The widespread outrage across the nation over the brutal Delhi gangrape has ensured that it will remain a cause célèbre for a long time. So terrible was the crime that the public clamour for swift and almost “instant” justice for its perpetrators was no surprise. Justice Altamas Kabir, Chief Justice of India, showed some sensitivity in this regard, and also a word of necessary caution, when he pointed out that while there was need for swift justice, it must also be rendered in a fair manner and ensure citizens’ basic rights were protected, while inaugurating a fast-track court to try sexual offences in New Delhi this week.
One of the cardinal principles of the rule of law is that justice must not only be done, but also be seen to be done.
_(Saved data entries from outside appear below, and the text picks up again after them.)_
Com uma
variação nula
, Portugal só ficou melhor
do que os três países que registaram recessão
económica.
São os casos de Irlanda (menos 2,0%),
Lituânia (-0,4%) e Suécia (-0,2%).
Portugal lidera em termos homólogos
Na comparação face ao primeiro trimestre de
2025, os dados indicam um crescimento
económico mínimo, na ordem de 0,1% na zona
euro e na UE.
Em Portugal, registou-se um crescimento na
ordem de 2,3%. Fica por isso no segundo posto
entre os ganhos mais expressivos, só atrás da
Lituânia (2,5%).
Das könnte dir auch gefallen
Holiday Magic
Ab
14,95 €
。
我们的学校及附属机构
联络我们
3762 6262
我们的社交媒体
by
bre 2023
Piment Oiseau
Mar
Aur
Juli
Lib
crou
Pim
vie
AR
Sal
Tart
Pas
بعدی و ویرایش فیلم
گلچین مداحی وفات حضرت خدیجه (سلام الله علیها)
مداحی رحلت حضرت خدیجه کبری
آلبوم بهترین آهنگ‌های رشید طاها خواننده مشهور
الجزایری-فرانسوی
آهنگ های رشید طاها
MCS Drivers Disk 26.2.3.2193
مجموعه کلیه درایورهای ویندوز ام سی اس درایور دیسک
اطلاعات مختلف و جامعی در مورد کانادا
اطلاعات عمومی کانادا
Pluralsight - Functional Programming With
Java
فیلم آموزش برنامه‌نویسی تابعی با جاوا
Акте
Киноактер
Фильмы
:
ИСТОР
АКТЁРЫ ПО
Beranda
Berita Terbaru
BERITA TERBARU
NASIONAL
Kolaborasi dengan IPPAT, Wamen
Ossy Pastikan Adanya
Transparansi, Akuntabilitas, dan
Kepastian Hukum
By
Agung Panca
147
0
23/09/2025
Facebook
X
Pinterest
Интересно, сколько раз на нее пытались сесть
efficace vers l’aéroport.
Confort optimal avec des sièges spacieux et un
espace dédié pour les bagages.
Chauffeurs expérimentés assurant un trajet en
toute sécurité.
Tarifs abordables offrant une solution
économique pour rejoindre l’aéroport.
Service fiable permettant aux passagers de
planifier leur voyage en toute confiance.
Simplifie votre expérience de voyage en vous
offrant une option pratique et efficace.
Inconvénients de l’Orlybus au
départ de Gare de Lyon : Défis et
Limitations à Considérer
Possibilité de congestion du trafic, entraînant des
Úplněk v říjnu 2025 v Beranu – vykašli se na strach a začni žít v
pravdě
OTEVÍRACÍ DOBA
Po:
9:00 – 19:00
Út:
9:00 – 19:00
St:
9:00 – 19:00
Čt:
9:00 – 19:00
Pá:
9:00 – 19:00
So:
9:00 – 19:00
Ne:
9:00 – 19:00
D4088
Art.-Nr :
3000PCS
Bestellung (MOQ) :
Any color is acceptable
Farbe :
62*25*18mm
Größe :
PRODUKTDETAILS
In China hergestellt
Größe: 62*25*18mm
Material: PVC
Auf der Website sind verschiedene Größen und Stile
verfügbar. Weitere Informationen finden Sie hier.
While there is an absolute need for the wheels of justice to move much faster in this country, which has a huge backlog of cases in all kinds of courts and tribunals, what cannot be forgotten is the vital need to ensure that every person has the absolute right to be presumed innocent until proven guilty through due process.
While in the case of the December 16 Delhi gangrape there may be very little doubt about the evidence, which appears rock solid, it would ill behove our justice system if the accused aren’t afforded every opportunity to make their case in court, as would happen if they are denied proper legal representation. And remember, not all evidence in all cases is always open and shut; the police has been known in the past to arrest the wrong people, which is why they are required to prove their charges before an independent judge. Therefore, the reluctance of lawyers to represent the gangrape accused, while understandable (as seen earlier in the Ajmal Kasab case), does nothing to further the cause of justice, as it might be held that the accused did not get a fair trial if they couldn’t make their case in court. The state, therefore, needs to ensure that the accused are not denied a fair hearing.
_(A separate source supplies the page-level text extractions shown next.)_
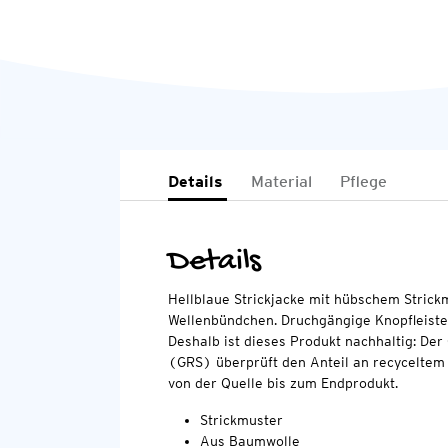
Details
Material
Pflege
Details
Hellblaue Strickjacke mit hübschem Strick
Wellenbündchen. Druchgängige Knopfleiste
Deshalb ist dieses Produkt nachhaltig: Der
(GRS) überprüft den Anteil an recyceltem 
von der Quelle bis zum Endprodukt.
Strickmuster
Aus Baumwolle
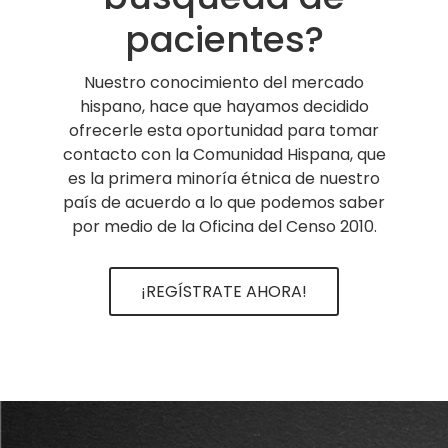
pacientes?
Nuestro conocimiento del mercado
hispano, hace que hayamos decidido
ofrecerle esta oportunidad para tomar
contacto con la Comunidad Hispana, que
es la primera minoría étnica de nuestro
país de acuerdo a lo que podemos saber
por medio de la Oficina del Censo 2010.
¡REGÍSTRATE AHORA!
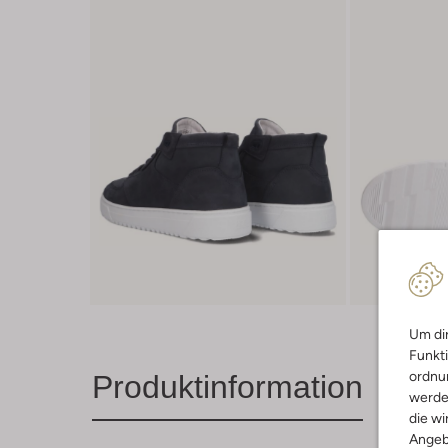
Um dir
Funkti
ordnun
Produktinformation
werde
die wi
Angeb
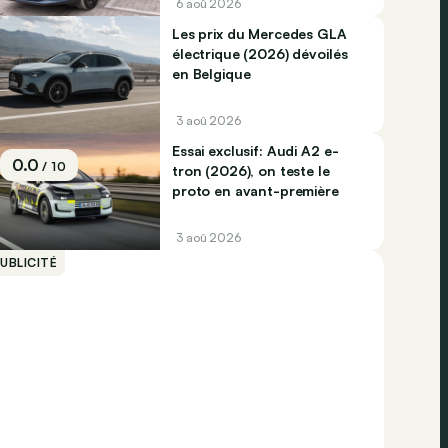
6 aoû 2026
Les prix du Mercedes GLA
électrique (2026) dévoilés
en Belgique
3 aoû 2026
Essai exclusif: Audi A2 e-
0.0
/ 10
tron (2026), on teste le
proto en avant-première
3 aoû 2026
UBLICITÉ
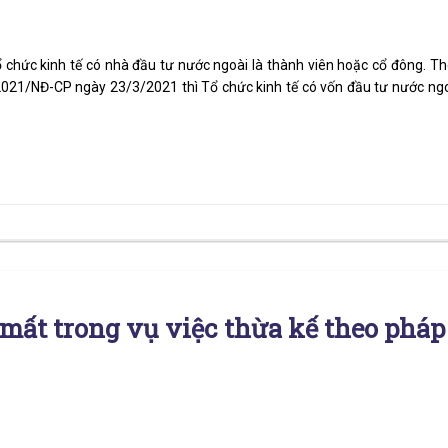
ổ chức kinh tế có nhà đầu tư nước ngoài là thành viên hoặc cổ đông. T
/2021/NĐ-CP ngày 23/3/2021 thì Tổ chức kinh tế có vốn đầu tư nước ng
ất trong vụ việc thừa kế theo pháp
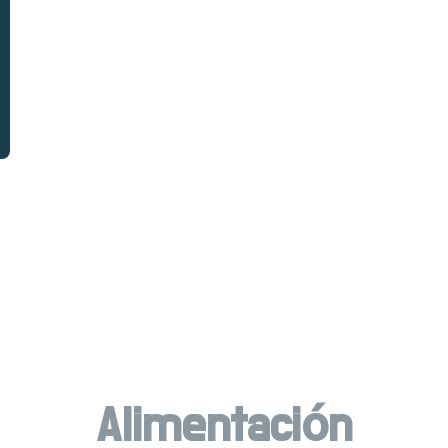
Alimentación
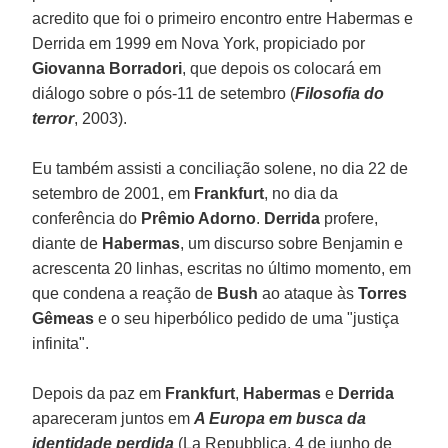
acredito que foi o primeiro encontro entre Habermas e
Derrida em 1999 em Nova York, propiciado por
Giovanna Borradori
, que depois os colocará em
diálogo sobre o pós-11 de setembro (
Filosofia do
terror
, 2003).
Eu também assisti a conciliação solene, no dia 22 de
setembro de 2001, em
Frankfurt
, no dia da
conferência do
Prêmio Adorno
.
Derrida
profere,
diante de
Habermas
, um discurso sobre Benjamin e
acrescenta 20 linhas, escritas no último momento, em
que condena a reação de
Bush
ao ataque às
Torres
Gêmeas
e o seu hiperbólico pedido de uma "justiça
infinita".
Depois da paz em
Frankfurt
,
Habermas
e
Derrida
apareceram juntos em
A Europa em busca da
identidade perdida
(La Repubblica, 4 de junho de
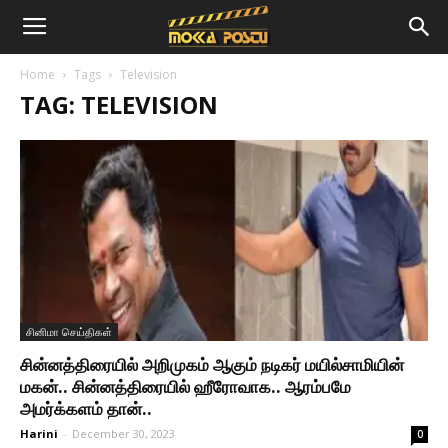
Home
Tags
Television
TAG: TELEVISION
சினிமா செய்திகள்
சின்னத்திரையில் அறிமுகம் ஆகும் நடிகர் மயில்சாமியின்
மகன்.. சின்னத்திரையில் ஹீரோவாக.. ஆரம்பமே
அமர்க்களம் தான்..
Harini
-
December 30, 2023
0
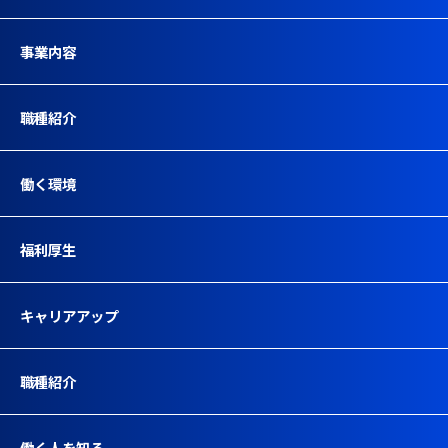
事業内容
職種紹介
働く環境
福利厚生
キャリアアップ
職種紹介
働く人を知る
The establishment of fast-track courts is a welcome signal that the government is waking up to the urgent need for firm action in crimes against women. Since the December 16 Delhi incident, many more such crimes have been reported from across the country. National Crime Records Bureau data shows 24,206 rape cases were registered in India in 2011. If the numbers for 2012 are around the same or more, there would still be a lot of work for the fast-track courts. What we are dealing with is a huge national problem; and getting to the root of it is the real challenge.